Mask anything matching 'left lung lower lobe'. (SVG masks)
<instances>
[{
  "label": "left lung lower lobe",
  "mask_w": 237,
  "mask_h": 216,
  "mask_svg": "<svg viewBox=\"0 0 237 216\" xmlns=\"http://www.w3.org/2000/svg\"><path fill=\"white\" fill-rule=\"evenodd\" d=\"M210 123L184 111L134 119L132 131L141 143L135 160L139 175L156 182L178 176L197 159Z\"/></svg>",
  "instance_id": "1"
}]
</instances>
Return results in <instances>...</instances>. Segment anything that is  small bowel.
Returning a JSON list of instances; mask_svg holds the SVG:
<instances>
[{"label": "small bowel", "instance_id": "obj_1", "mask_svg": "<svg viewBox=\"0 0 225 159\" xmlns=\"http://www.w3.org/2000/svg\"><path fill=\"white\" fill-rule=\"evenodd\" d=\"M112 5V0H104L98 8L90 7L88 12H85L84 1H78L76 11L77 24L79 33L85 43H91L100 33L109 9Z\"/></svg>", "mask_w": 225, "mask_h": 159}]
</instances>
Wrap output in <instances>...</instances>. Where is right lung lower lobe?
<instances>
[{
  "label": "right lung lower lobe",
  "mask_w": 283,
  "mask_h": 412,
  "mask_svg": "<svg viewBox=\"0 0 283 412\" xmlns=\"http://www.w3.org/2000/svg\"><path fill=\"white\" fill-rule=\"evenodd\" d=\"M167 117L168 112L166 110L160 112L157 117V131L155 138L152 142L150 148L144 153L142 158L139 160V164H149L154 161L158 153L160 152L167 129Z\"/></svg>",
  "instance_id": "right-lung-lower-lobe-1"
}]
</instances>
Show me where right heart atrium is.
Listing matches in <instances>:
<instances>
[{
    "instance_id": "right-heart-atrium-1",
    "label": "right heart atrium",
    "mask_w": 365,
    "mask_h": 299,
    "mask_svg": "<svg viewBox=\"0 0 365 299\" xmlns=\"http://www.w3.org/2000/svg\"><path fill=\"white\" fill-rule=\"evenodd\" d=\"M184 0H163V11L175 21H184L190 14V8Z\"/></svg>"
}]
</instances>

=-=-=

◆ EXERCISE PROMPT ◆
How many lines in the entries above contain the string "right"? Reply with the number alone.

◆ EXPECTED ANSWER ◆
6